__What you will do__: Reproduce the full set of records that follow, exactly as shown.

__Dataset__:

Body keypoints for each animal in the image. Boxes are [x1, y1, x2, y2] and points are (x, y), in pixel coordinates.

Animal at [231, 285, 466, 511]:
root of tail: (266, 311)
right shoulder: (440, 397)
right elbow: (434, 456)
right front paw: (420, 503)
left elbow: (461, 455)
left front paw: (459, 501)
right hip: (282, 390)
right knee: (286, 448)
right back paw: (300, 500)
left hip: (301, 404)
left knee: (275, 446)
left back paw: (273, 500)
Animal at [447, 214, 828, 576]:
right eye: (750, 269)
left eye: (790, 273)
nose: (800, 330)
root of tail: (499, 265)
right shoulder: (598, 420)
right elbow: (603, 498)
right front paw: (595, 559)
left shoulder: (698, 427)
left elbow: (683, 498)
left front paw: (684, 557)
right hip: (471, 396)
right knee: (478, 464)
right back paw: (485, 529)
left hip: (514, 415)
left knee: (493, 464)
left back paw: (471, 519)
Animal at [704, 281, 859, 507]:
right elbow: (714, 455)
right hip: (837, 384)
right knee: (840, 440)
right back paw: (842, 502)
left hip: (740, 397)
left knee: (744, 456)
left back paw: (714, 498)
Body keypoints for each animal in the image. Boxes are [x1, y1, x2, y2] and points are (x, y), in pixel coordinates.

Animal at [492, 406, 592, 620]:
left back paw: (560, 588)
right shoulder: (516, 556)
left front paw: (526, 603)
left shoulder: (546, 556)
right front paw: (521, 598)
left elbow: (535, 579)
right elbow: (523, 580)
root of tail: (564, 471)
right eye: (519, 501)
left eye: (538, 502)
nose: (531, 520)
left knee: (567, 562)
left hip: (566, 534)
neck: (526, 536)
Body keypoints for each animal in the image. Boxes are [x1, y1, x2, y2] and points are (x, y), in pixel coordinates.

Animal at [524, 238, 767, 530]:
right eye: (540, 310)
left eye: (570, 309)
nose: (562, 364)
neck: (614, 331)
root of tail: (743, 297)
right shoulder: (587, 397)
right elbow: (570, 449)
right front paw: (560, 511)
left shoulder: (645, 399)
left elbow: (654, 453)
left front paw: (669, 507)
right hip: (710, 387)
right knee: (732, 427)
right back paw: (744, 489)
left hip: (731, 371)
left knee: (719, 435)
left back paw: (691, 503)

__Worked solution__:
Body keypoints for each animal in the image. Boxes are [x1, y1, x2, y2] and points are (x, y), in pixel coordinates.

Animal at [231, 285, 466, 511]:
root of tail: (266, 311)
right shoulder: (440, 397)
right elbow: (434, 456)
right front paw: (420, 503)
left elbow: (461, 455)
left front paw: (459, 501)
right hip: (282, 390)
right knee: (286, 448)
right back paw: (300, 500)
left hip: (301, 404)
left knee: (275, 446)
left back paw: (273, 500)
Animal at [447, 214, 828, 576]:
right eye: (750, 269)
left eye: (790, 273)
nose: (800, 330)
root of tail: (499, 265)
right shoulder: (598, 420)
right elbow: (603, 498)
right front paw: (595, 559)
left shoulder: (698, 427)
left elbow: (683, 498)
left front paw: (684, 557)
right hip: (471, 396)
right knee: (478, 464)
right back paw: (485, 529)
left hip: (514, 415)
left knee: (493, 464)
left back paw: (471, 519)
Animal at [704, 281, 859, 507]:
right elbow: (714, 455)
right hip: (837, 384)
right knee: (840, 440)
right back paw: (842, 502)
left hip: (740, 397)
left knee: (744, 456)
left back paw: (714, 498)
Body keypoints for each animal in the image. Boxes are [x1, y1, x2, y2] and points are (x, y), in pixel coordinates.

Animal at [492, 406, 592, 620]:
left back paw: (560, 588)
right shoulder: (516, 556)
left front paw: (526, 603)
left shoulder: (546, 556)
right front paw: (521, 598)
left elbow: (535, 579)
right elbow: (523, 580)
root of tail: (564, 471)
right eye: (519, 501)
left eye: (538, 502)
nose: (531, 520)
left knee: (567, 562)
left hip: (566, 534)
neck: (526, 536)
Body keypoints for each animal in the image. Boxes are [x1, y1, x2, y2] and points are (x, y), in pixel coordinates.

Animal at [524, 238, 767, 530]:
right eye: (540, 310)
left eye: (570, 309)
nose: (562, 364)
neck: (614, 331)
root of tail: (743, 297)
right shoulder: (587, 397)
right elbow: (570, 449)
right front paw: (560, 511)
left shoulder: (645, 399)
left elbow: (654, 453)
left front paw: (669, 507)
right hip: (710, 387)
right knee: (732, 427)
right back paw: (744, 489)
left hip: (731, 371)
left knee: (719, 435)
left back paw: (691, 503)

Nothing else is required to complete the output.